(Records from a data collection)

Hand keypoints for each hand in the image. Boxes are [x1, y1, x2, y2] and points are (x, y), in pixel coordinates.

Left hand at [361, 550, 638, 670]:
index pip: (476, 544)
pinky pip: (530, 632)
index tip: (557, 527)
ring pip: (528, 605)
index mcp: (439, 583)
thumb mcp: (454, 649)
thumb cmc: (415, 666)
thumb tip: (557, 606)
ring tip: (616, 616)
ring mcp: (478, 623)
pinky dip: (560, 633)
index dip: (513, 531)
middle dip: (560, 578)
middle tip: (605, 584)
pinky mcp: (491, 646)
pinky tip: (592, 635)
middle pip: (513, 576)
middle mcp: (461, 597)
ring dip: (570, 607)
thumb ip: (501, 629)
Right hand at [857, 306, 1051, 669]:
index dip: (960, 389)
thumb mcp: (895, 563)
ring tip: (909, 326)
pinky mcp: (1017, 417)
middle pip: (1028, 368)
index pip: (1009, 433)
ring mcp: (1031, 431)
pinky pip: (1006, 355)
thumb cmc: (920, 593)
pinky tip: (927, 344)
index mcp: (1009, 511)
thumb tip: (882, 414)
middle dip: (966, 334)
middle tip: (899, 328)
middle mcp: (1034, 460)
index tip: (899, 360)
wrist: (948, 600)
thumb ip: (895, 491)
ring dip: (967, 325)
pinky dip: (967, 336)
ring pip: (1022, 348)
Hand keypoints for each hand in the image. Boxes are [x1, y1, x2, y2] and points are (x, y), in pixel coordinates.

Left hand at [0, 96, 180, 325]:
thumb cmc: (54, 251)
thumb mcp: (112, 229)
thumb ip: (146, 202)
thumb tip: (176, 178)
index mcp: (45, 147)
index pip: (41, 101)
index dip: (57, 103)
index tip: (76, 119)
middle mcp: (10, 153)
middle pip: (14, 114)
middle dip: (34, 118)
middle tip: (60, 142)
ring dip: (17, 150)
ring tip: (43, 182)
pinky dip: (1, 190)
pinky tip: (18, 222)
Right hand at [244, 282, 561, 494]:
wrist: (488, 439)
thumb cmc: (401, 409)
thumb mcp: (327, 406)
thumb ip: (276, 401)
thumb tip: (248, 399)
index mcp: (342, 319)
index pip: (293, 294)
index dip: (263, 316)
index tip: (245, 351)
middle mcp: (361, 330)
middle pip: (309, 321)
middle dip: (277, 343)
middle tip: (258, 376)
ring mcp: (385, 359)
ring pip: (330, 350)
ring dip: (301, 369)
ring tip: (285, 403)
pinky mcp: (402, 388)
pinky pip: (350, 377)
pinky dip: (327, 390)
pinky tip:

■ **Assigned task**: The line with "ring pip: (330, 350)" through the last line of the entries above: output exactly those lines and nothing else.

■ **Written solution**:
ring pip: (330, 350)
ring dip: (301, 369)
ring tip: (285, 403)
pinky mcp: (402, 388)
pinky pip: (350, 377)
pinky dip: (327, 390)
pinky tip:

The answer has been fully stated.